---- Data under study

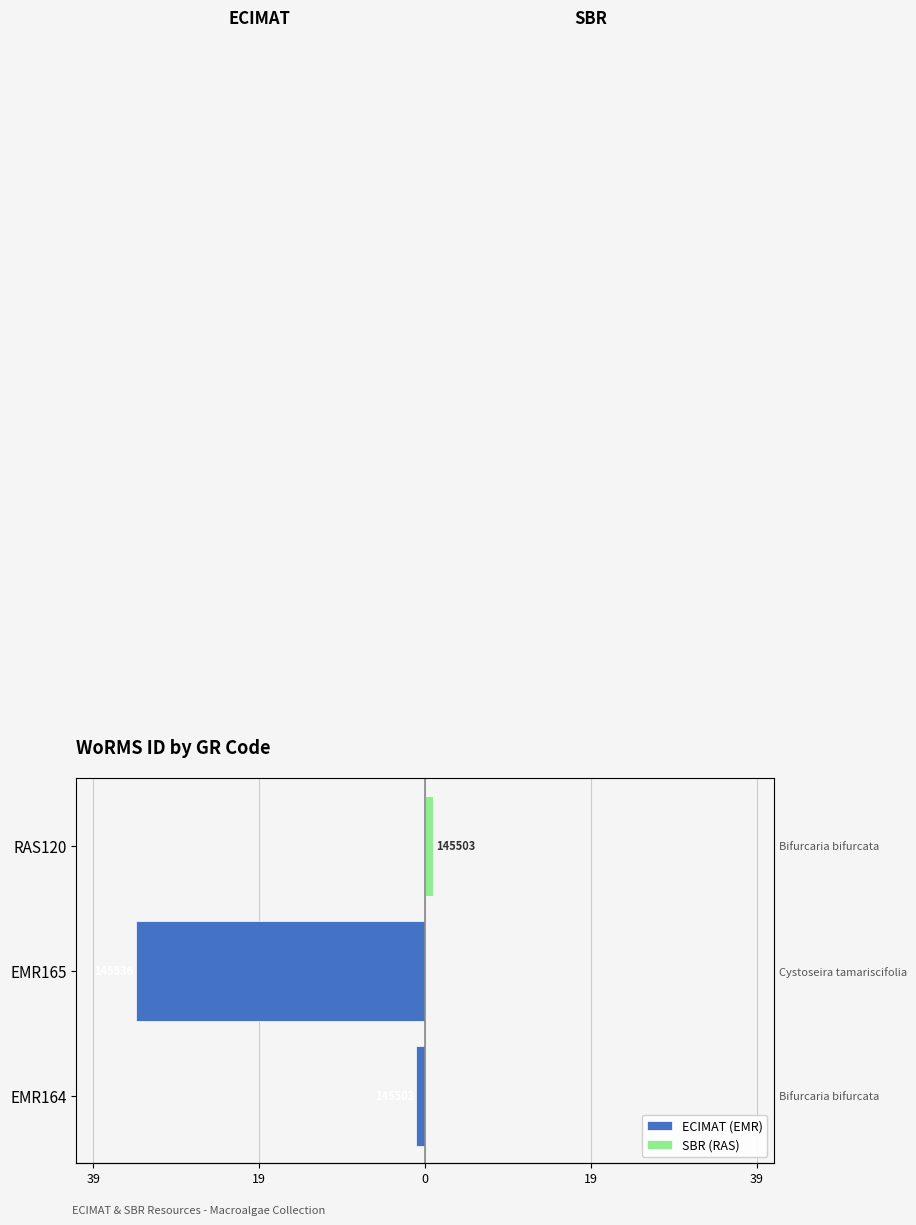

Reading right to left, what are all the values shown in this chart?

ECIMAT (EMR): 0	-34	-1
SBR (RAS): 1	0	0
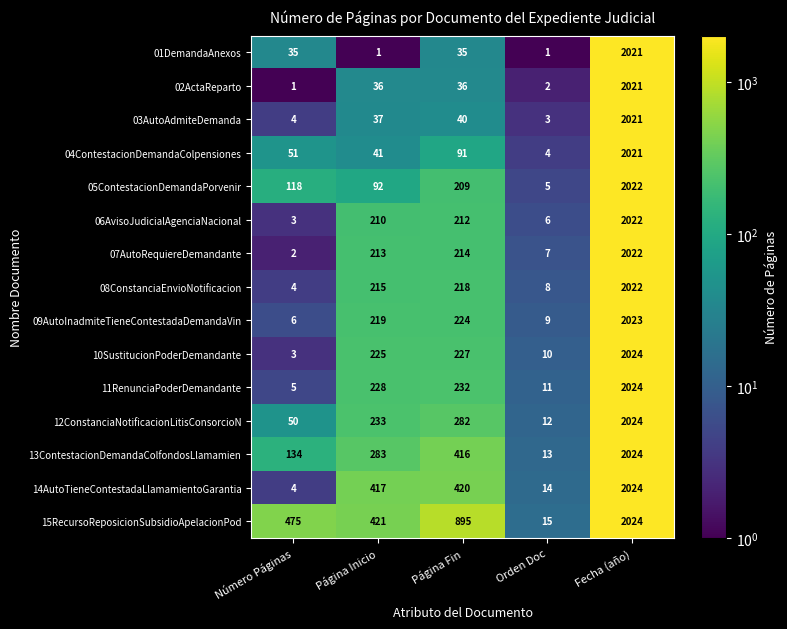

True or false: 08ConstanciaEnvioNotificacion has a value of 2022 at Fecha (año).

True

--------

# What to do
Determine how many lines of the material above contain the string "True", with case counting, and reply with only that number.

# Solution to this problem
2